PROVIDED INFORMATION:
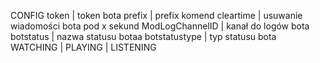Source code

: CONFIG
    token                 | token bota
    prefix                | prefix komend
    cleartime             | usuwanie wiadomości bota pod x sekund
    ModLogChannelID       | kanał do logów bota
    botstatus             | nazwa statusu botaa
    botstatustype         | typ statusu bota   WATCHING | PLAYING | LISTENING
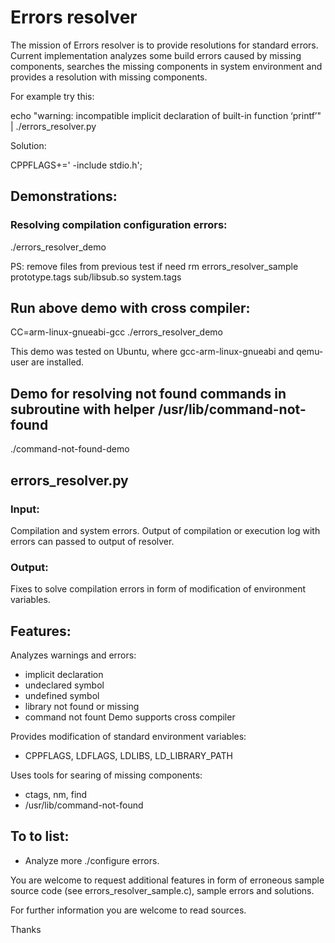 # Errors resolver

The mission of Errors resolver is to provide resolutions for standard errors. Current implementation analyzes some build errors caused by missing components, searches the missing components in system environment and provides a resolution with missing components.

For example try this:

echo "warning: incompatible implicit declaration of built-in function ‘printf’" | ./errors_resolver.py

Solution:

CPPFLAGS+=' -include stdio.h';

## Demonstrations:

### Resolving compilation configuration errors:

./errors_resolver_demo

PS: remove files from previous test if need
rm errors_resolver_sample prototype.tags sub/libsub.so system.tags

## Run above demo with cross compiler:

CC=arm-linux-gnueabi-gcc ./errors_resolver_demo

This demo was tested on Ubuntu, where gcc-arm-linux-gnueabi and qemu-user are installed.

## Demo for resolving not found commands in subroutine with helper /usr/lib/command-not-found

./command-not-found-demo

## errors_resolver.py

### Input:

Compilation and system errors.
Output of compilation or execution log with errors can passed to output of resolver.

### Output:

Fixes to solve compilation errors in form of modification of environment variables.

## Features:

Analyzes warnings and errors:
* implicit declaration
* undeclared symbol
* undefined symbol
* library not found or missing
* command not fount
Demo supports cross compiler

Provides modification of standard environment variables:
* CPPFLAGS, LDFLAGS, LDLIBS, LD_LIBRARY_PATH

Uses tools for searing of missing components:
* ctags, nm, find
* /usr/lib/command-not-found

## To to list:
* Analyze more ./configure errors.


You are welcome to request additional features in form of erroneous sample source code (see errors_resolver_sample.c), sample errors and solutions.

For further information you are welcome to read sources.

Thanks
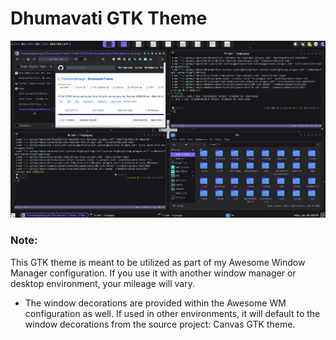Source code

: # Dhumavati GTK Theme 
![Dhumavati GTK screnshot](https://raw.githubusercontent.com/Thomashighbaugh/Dhumavati-Theme/master/screenshot.png)

### Note: 
This GTK theme is meant to be utilized as part of my Awesome Window Manager configuration. If you use it with another window manager or desktop environment, your mileage will vary. 
- The window decorations are provided within the Awesome WM configuration as well. If used in other environments, it will default to the window decorations from the source project: Canvas GTK theme. 



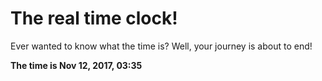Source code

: # The real time clock!

Ever wanted to know what the time is? Well, your journey is about to end!

**The time is Nov 12, 2017, 03:35**
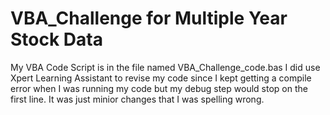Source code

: # VBA_Challenge for Multiple Year Stock Data
My VBA Code Script is in the file named VBA_Challenge_code.bas
I did use Xpert Learning Assistant to revise my code since I kept getting a compile error when I was running my code but my debug step would stop on the first line. 
It was just minior changes that I was spelling wrong.
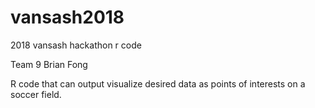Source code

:﻿# vansash2018
2018 vansash hackathon r code

Team 9
Brian Fong

R code that can output visualize desired data as points of interests on a soccer field.
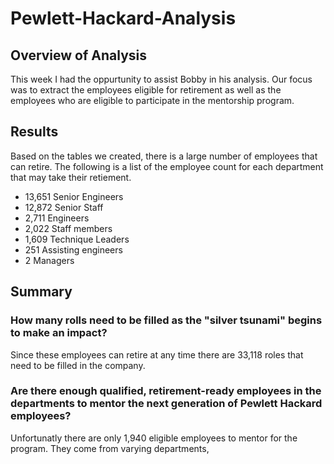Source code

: # Pewlett-Hackard-Analysis

## Overview of Analysis
This week I had the oppurtunity to assist Bobby in his analysis. Our focus was to extract the employees eligible for retirement as well as the employees who are eligible to participate in the mentorship program.

## Results 
Based on the tables we created, there is a large number of employees that can retire. 
The following is a list of the employee count for each department that may take their retiement.
- 13,651 Senior Engineers
- 12,872 Senior Staff
- 2,711 Engineers
- 2,022 Staff members
- 1,609 Technique Leaders
- 251 Assisting engineers
- 2 Managers


## Summary
### How many rolls need to be filled as the "silver tsunami" begins to make an impact?
Since these employees can retire at any time there are 33,118 roles that need to be filled in the company.
### Are there enough qualified, retirement-ready employees in the departments to mentor the next generation of Pewlett Hackard employees?
Unfortunatly there are only 1,940 eligible employees to mentor for the program. They come from varying departments, 
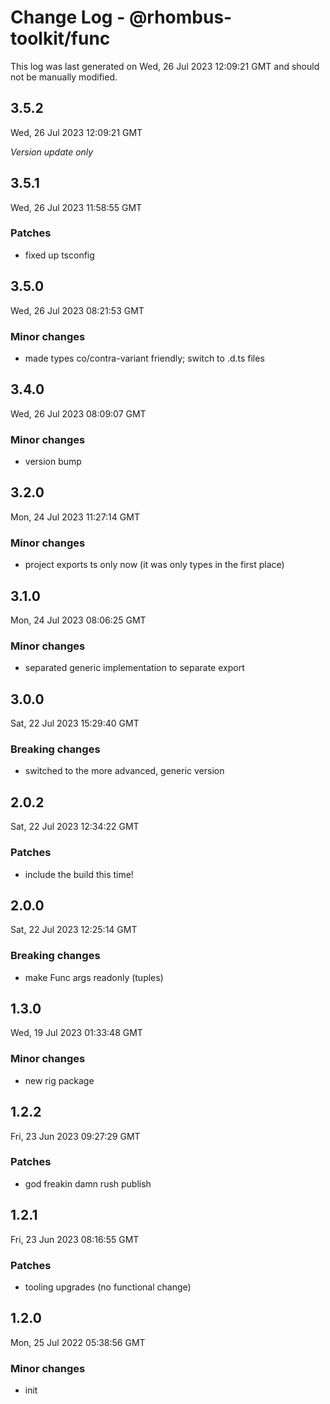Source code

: # Change Log - @rhombus-toolkit/func

This log was last generated on Wed, 26 Jul 2023 12:09:21 GMT and should not be manually modified.

## 3.5.2
Wed, 26 Jul 2023 12:09:21 GMT

_Version update only_

## 3.5.1
Wed, 26 Jul 2023 11:58:55 GMT

### Patches

- fixed up tsconfig

## 3.5.0
Wed, 26 Jul 2023 08:21:53 GMT

### Minor changes

- made types co/contra-variant friendly; switch to .d.ts files

## 3.4.0
Wed, 26 Jul 2023 08:09:07 GMT

### Minor changes

- version bump

## 3.2.0
Mon, 24 Jul 2023 11:27:14 GMT

### Minor changes

- project exports ts only now (it was only types in the first place)

## 3.1.0
Mon, 24 Jul 2023 08:06:25 GMT

### Minor changes

- separated generic implementation to separate export

## 3.0.0
Sat, 22 Jul 2023 15:29:40 GMT

### Breaking changes

- switched to the more advanced, generic version

## 2.0.2
Sat, 22 Jul 2023 12:34:22 GMT

### Patches

- include the build this time!

## 2.0.0
Sat, 22 Jul 2023 12:25:14 GMT

### Breaking changes

- make Func args readonly (tuples)

## 1.3.0
Wed, 19 Jul 2023 01:33:48 GMT

### Minor changes

- new rig package

## 1.2.2
Fri, 23 Jun 2023 09:27:29 GMT

### Patches

- god freakin damn rush publish

## 1.2.1
Fri, 23 Jun 2023 08:16:55 GMT

### Patches

- tooling upgrades (no functional change)

## 1.2.0
Mon, 25 Jul 2022 05:38:56 GMT

### Minor changes

- init


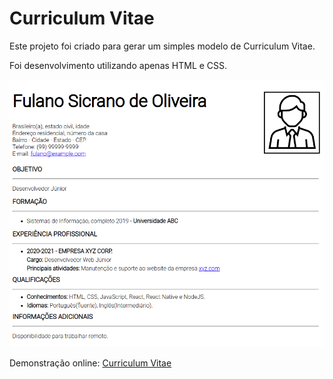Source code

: # Curriculum Vitae

Este projeto foi criado para gerar um simples modelo de Curriculum Vitae.

Foi desenvolvimento utilizando apenas HTML e CSS.

<img src="images/preview-website.png" width="750px">

Demonstração online: <a href="https://diegosouza007.github.io/Curriculum/">Curriculum Vitae</a>

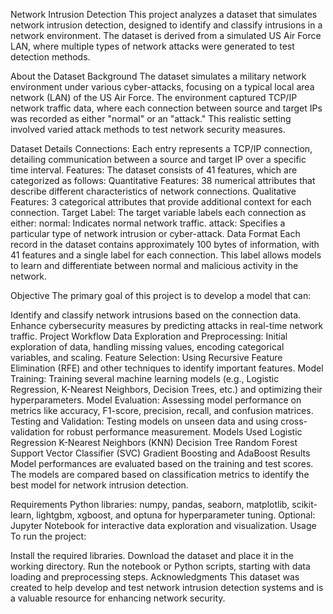
Network Intrusion Detection
This project analyzes a dataset that simulates network intrusion detection, designed to identify and classify intrusions in a network environment. The dataset is derived from a simulated US Air Force LAN, where multiple types of network attacks were generated to test detection methods.

About the Dataset
Background
The dataset simulates a military network environment under various cyber-attacks, focusing on a typical local area network (LAN) of the US Air Force. The environment captured TCP/IP network traffic data, where each connection between source and target IPs was recorded as either "normal" or an "attack." This realistic setting involved varied attack methods to test network security measures.

Dataset Details
Connections: Each entry represents a TCP/IP connection, detailing communication between a source and target IP over a specific time interval.
Features: The dataset consists of 41 features, which are categorized as follows:
Quantitative Features: 38 numerical attributes that describe different characteristics of network connections.
Qualitative Features: 3 categorical attributes that provide additional context for each connection.
Target Label: The target variable labels each connection as either:
normal: Indicates normal network traffic.
attack: Specifies a particular type of network intrusion or cyber-attack.
Data Format
Each record in the dataset contains approximately 100 bytes of information, with 41 features and a single label for each connection. This label allows models to learn and differentiate between normal and malicious activity in the network.

Objective
The primary goal of this project is to develop a model that can:

Identify and classify network intrusions based on the connection data.
Enhance cybersecurity measures by predicting attacks in real-time network traffic.
Project Workflow
Data Exploration and Preprocessing: Initial exploration of data, handling missing values, encoding categorical variables, and scaling.
Feature Selection: Using Recursive Feature Elimination (RFE) and other techniques to identify important features.
Model Training: Training several machine learning models (e.g., Logistic Regression, K-Nearest Neighbors, Decision Trees, etc.) and optimizing their hyperparameters.
Model Evaluation: Assessing model performance on metrics like accuracy, F1-score, precision, recall, and confusion matrices.
Testing and Validation: Testing models on unseen data and using cross-validation for robust performance measurement.
Models Used
Logistic Regression
K-Nearest Neighbors (KNN)
Decision Tree
Random Forest
Support Vector Classifier (SVC)
Gradient Boosting and AdaBoost
Results
Model performances are evaluated based on the training and test scores. The models are compared based on classification metrics to identify the best model for network intrusion detection.

Requirements
Python libraries: numpy, pandas, seaborn, matplotlib, scikit-learn, lightgbm, xgboost, and optuna for hyperparameter tuning.
Optional: Jupyter Notebook for interactive data exploration and visualization.
Usage
To run the project:

Install the required libraries.
Download the dataset and place it in the working directory.
Run the notebook or Python scripts, starting with data loading and preprocessing steps.
Acknowledgments
This dataset was created to help develop and test network intrusion detection systems and is a valuable resource for enhancing network security.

ABOUT THIS TASK: Transcribe the stretch of the data from its start through the line containing "### Resolving compilation", including that line, and leave the pictures out of your answer.

EXERCISE SOLUTION:
Source code

: CONFIG
    token                 | token bota
    prefix                | prefix komend
    cleartime             | usuwanie wiadomości bota pod x sekund
    ModLogChannelID       | kanał do logów bota
    botstatus             | nazwa statusu botaa
    botstatustype         | typ statusu bota   WATCHING | PLAYING | LISTENING
 # Errors resolver

The mission of Errors resolver is to provide resolutions for standard errors. Current implementation analyzes some build errors caused by missing components, searches the missing components in system environment and provides a resolution with missing components.

For example try this:

echo "warning: incompatible implicit declaration of built-in function ‘printf’" | ./errors_resolver.py

Solution:

CPPFLAGS+=' -include stdio.h';

## Demonstrations:

### Resolving compilation configuration errors:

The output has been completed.